» **Written task 1**
Reproduce the part of the article on owner improvements to common property that opens with the words containing "Once you have" and closes with "Module) Regulation 2008.".

» **Text section**
Approving Improvements – Part 2 Owners

In Part 1 of our approving common property improvements series, we covered everything you need to know when it is the Body Corporate that wants to authorise its own improvement and the process it must follow, which can be reviewed here.

We will now review the varying scenarios for when a lot owner seeks approval to make an improvement defining the improvement range stated within the legislation.

As a quick recap, we need to clarify that the proposal is in fact an improvement and not simply maintenance, which does not require approval. The definition of improvement in schedule 6 of the Body Corporate and Community Management Act 1997 (the BCCM Act) states that an improvement includes:

a) the erection of a building; and
b) a structural change; and
c) a non-structural change, including, for example, the installation of air conditioning.

The definition of change as stated in the Acts Interpretation Act 1954, schedule 1, and includes:

a) Addition
b) Exception
c) Omission
d) substitution

Once you have confirmed the request is an improvement request and is an improvement to the common property, the next step is to check the by-laws to determine if there is an authorisation for the improvement requested already in place including any conditions that must be met when seeking approval. If the by-law exists, it will be for an exclusive use area allocated to the lot and needs to comply with section 174 Improvements (1) & (2) of the Body Corporate and Community Management (Standard Module) Regulation 2008.

If there isn’t a by-law in place or the improvement requested is either beyond the by-laws parameters or not within an exclusive use area they have been allocated, the request may be considered for authorisation as per section 164 Improvements to common property by an owner of a lot which states:

(1) The body corporate may, if asked by an owner of a lot, authorise the owner to make an improvement to the common property for the benefit of the owner’s lot.

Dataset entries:
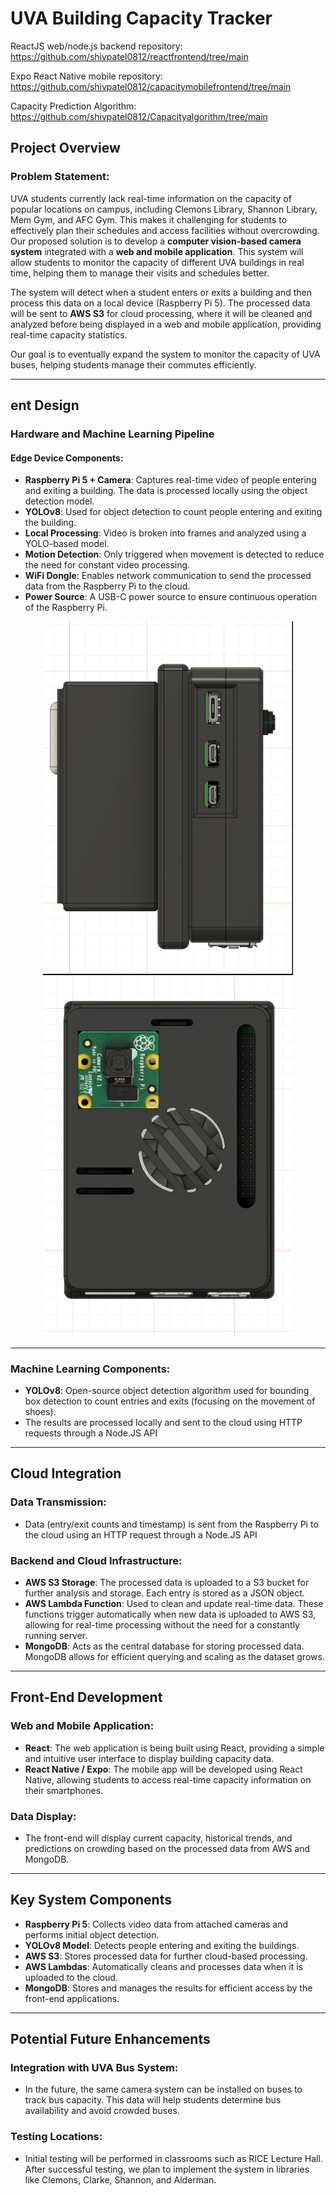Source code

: # UVA Building Capacity Tracker
ReactJS web/node.js backend repository: https://github.com/shivpatel0812/reactfrontend/tree/main

Expo React Native mobile repository: https://github.com/shivpatel0812/capacitymobilefrontend/tree/main

Capacity Prediction Algorithm: https://github.com/shivpatel0812/Capacityalgorithm/tree/main


## Project Overview

### Problem Statement:
UVA students currently lack real-time information on the capacity of popular locations on campus, including Clemons Library, Shannon Library, Mem Gym, and AFC Gym. This makes it challenging for students to effectively plan their schedules and access facilities without overcrowding. Our proposed solution is to develop a **computer vision-based camera system** integrated with a **web and mobile application**. This system will allow students to monitor the capacity of different UVA buildings in real time, helping them to manage their visits and schedules better.

The system will detect when a student enters or exits a building and then process this data on a local device (Raspberry Pi 5). The processed data will be sent to **AWS S3** for cloud processing, where it will be cleaned and analyzed before being displayed in a web and mobile application, providing real-time capacity statistics.

Our goal is to eventually expand the system to monitor the capacity of UVA buses, helping students manage their commutes efficiently.

---

## ent Design

### Hardware and Machine Learning Pipeline

#### Edge Device Components:
- **Raspberry Pi 5 + Camera**: Captures real-time video of people entering and exiting a building. The data is processed locally using the object detection model.
- **YOLOv8**: Used for object detection to count people entering and exiting the building.
- **Local Processing**: Video is broken into frames and analyzed using a YOLO-based model.
- **Motion Detection**: Only triggered when movement is detected to reduce the need for constant video processing.
- **WiFi Dongle**: Enables network communication to send the processed data from the Raspberry Pi to the cloud.
- **Power Source**: A USB-C power source to ensure continuous operation of the Raspberry Pi.

<p align="center">
  <img src="./image_cv/547A090E-6735-4A17-A754-68738B99A423.png" alt="YOLOv8 Detection 1" width="400"/>
  <img src="./image_cv/D6F5C357-DC5A-4880-AA92-F61EEEE5AD50.png" alt="YOLOv8 Detection 2" width="400"/>
</p>



---

### Machine Learning Components:
- **YOLOv8**: Open-source object detection algorithm used for bounding box detection to count entries and exits (focusing on the movement of shoes).
- The results are processed locally and sent to the cloud using HTTP requests through a Node.JS API 

---

## Cloud Integration

### Data Transmission:
- Data (entry/exit counts and timestamp) is sent from the Raspberry Pi to the cloud using an HTTP request through a Node.JS API

### Backend and Cloud Infrastructure:
- **AWS S3 Storage**: The processed data is uploaded to a S3 bucket for further analysis and storage. Each entry is stored as a JSON object.
- **AWS Lambda Function**: Used to clean and update real-time data. These functions trigger automatically when new data is uploaded to AWS S3, allowing for real-time processing without the need for a constantly running server.
- **MongoDB**: Acts as the central database for storing processed data. MongoDB allows for efficient querying and scaling as the dataset grows.

---

## Front-End Development

### Web and Mobile Application:
- **React**: The web application is being built using React, providing a simple and intuitive user interface to display building capacity data.
- **React Native / Expo**: The mobile app will be developed using React Native, allowing students to access real-time capacity information on their smartphones.

### Data Display:
- The front-end will display current capacity, historical trends, and predictions on crowding based on the processed data from AWS and MongoDB.

---

## Key System Components
- **Raspberry Pi 5**: Collects video data from attached cameras and performs initial object detection.
- **YOLOv8 Model**: Detects people entering and exiting the buildings.
- **AWS S3**: Stores processed data for further cloud-based processing.
- **AWS Lambdas**: Automatically cleans and processes data when it is uploaded to the cloud.
- **MongoDB**: Stores and manages the results for efficient access by the front-end applications.

---

## Potential Future Enhancements

### Integration with UVA Bus System:
- In the future, the same camera system can be installed on buses to track bus capacity. This data will help students determine bus availability and avoid crowded buses.

### Testing Locations:
- Initial testing will be performed in classrooms such as RICE Lecture Hall. After successful testing, we plan to implement the system in libraries like Clemons, Clarke, Shannon, and Alderman.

» **Written task 2**
In the entries, update the part that opens with the line containing "Building Capacity Tracker" and closes with the line containing "## Project Overview" by changing "repository" to "repo", with nothing else altered. Return only those lines.

» **Written reply 1**
Once you have confirmed the request is an improvement request and is an improvement to the common property, the next step is to check the by-laws to determine if there is an authorisation for the improvement requested already in place including any conditions that must be met when seeking approval. If the by-law exists, it will be for an exclusive use area allocated to the lot and needs to comply with section 174 Improvements (1) & (2) of the Body Corporate and Community Management (Standard Module) Regulation 2008.

» **Written reply 2**
: # UVA Building Capacity Tracker
ReactJS web/node.js backend repo: https://github.com/shivpatel0812/reactfrontend/tree/main

Expo React Native mobile repo: https://github.com/shivpatel0812/capacitymobilefrontend/tree/main

Capacity Prediction Algorithm: https://github.com/shivpatel0812/Capacityalgorithm/tree/main


## Project Overview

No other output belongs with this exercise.